Gash H. (2011) Maturana, ethics and constructivism. In: Lasker G. E. & Hiwaki K. (eds.) Personal and spiritual development in the world of cultural diversity. Vol VIII.. IIAS, Tecumseh Ontario: 15–19. https://cepa.info/2613
How might a constructivist account of the origins of personal views help conflict resolution? In this paper I consider ideas suggested by Maturana’s epistemology and associated ethical comments. Maturana’s approach to thinking (and feeling) at the individual level begins with observation then we describe and explain what we observe. The explanations may or may not take account of the processes by which they are created. Might it be possible to examine how to implement process oriented examination as a personal ethical procedure? At the next interpersonal level Maturana introduces the concept of the legitimate other as a basis for ethical discussions. Moving to the level of society, Maturana based his vision of ethics on early human social groups where people were interdependent socially and biologically. Relevance: Understanding ethical differences seems crucial to tolerance which helps co-operation at a human level. This paper is about how constructivism has a strong hidden ethical message.
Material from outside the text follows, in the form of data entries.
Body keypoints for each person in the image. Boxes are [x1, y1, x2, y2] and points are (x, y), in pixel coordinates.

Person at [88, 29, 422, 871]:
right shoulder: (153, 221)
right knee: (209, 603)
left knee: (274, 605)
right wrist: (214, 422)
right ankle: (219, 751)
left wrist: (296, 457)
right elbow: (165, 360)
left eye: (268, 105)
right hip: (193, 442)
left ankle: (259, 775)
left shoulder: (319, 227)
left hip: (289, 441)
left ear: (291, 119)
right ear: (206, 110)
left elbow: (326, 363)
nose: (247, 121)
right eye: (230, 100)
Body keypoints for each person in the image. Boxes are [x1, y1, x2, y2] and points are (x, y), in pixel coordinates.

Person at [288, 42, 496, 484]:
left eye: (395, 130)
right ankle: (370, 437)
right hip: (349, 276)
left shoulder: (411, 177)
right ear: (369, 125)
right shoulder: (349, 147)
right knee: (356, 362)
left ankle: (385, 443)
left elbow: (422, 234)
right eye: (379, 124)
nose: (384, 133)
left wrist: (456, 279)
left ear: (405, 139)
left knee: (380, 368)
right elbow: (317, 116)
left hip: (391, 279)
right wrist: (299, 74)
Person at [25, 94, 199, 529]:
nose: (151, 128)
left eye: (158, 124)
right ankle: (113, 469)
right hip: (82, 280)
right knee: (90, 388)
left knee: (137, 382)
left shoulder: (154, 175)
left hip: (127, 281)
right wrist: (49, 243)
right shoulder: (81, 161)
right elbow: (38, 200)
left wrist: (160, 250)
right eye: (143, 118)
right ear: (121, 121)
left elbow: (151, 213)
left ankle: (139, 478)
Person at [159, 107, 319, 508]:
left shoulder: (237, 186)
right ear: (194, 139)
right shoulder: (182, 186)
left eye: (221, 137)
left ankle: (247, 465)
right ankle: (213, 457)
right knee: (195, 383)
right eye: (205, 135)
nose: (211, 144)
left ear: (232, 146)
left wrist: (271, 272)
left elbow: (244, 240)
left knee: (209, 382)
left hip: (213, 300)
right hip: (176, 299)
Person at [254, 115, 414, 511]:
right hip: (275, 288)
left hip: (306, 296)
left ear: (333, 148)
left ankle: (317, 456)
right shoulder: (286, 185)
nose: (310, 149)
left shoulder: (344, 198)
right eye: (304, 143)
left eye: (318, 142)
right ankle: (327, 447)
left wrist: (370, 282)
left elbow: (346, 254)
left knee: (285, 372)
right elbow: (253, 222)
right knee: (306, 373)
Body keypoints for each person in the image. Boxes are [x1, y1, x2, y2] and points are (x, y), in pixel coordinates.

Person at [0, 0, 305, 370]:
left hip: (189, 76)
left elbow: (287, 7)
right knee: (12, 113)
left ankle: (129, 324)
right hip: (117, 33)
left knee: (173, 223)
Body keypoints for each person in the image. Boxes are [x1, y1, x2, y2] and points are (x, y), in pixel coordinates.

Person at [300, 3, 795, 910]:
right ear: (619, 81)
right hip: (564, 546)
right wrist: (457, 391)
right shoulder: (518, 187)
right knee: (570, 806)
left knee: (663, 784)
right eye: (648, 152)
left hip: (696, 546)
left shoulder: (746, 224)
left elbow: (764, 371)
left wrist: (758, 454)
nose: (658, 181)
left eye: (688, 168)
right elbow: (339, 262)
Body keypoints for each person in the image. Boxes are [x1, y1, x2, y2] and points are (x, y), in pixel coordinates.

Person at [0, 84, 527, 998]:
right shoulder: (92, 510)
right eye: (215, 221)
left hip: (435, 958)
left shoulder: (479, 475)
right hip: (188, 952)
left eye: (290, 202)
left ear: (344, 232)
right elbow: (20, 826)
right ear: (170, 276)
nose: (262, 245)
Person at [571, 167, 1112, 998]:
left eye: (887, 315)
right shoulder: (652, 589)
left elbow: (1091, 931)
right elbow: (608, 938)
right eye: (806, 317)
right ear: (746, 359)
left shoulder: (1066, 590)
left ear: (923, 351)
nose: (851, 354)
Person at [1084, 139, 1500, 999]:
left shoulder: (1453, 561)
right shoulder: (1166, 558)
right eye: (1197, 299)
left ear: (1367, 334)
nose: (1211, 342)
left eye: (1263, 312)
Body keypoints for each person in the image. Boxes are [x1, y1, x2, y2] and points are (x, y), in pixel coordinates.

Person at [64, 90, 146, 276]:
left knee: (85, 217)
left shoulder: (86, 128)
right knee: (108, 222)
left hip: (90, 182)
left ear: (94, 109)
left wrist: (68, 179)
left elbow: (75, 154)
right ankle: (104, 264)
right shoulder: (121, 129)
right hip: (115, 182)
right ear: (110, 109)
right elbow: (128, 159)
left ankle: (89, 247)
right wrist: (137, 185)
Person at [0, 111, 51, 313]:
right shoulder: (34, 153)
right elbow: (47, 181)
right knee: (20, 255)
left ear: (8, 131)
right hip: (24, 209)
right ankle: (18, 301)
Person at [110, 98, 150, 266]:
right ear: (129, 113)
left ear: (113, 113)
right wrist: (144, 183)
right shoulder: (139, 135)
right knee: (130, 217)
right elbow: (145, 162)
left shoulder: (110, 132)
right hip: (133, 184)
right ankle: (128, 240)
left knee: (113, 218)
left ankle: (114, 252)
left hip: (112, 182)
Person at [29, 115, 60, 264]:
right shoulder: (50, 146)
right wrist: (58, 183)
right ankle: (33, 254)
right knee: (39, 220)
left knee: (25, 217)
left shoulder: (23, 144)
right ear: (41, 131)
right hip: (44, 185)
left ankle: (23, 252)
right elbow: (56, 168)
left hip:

Context: Maturana’s views on cognitive processes and explaining have ethical implications. The aim of this paper is to link ethics and epistemology to facilitate thinking about how to promote respect between different viewpoints through mutual understanding. Method: Maturana’s views on ethics are outlined in three domains: the personal, the interpersonal, and the societal. Results: The ethical implications that emerge around the notion of reality with or without parenthesis, the concept of the legitimate other, and Maturana’s conjectures about the origins of human social groups. Social groups in which cooperation is more important than competition are based on love in the sense that others are accepted as legitimate members of the community. An epistemology that responds to the biological origins of human cognition is one that is more open to cooperation, honesty, responsibility, and respect than an epistemology that takes reality as given and the task of human cognition to represent truth. Implications: This framework for thinking about cognitive processes provides a way of approaching disagreements so they become opportunities for discussion rather than for power assertion of one reality over another. In a world where strongly held viewpoints on ethics and reality lead to conflict, promoting viable models of cognitive process that link cognition and ethics may lead to insights that promote tolerance. Ideas from attribution theory in social psychology are presented as a means of facilitating the emergence of the concept of the legitimate other in discussion about disagreements.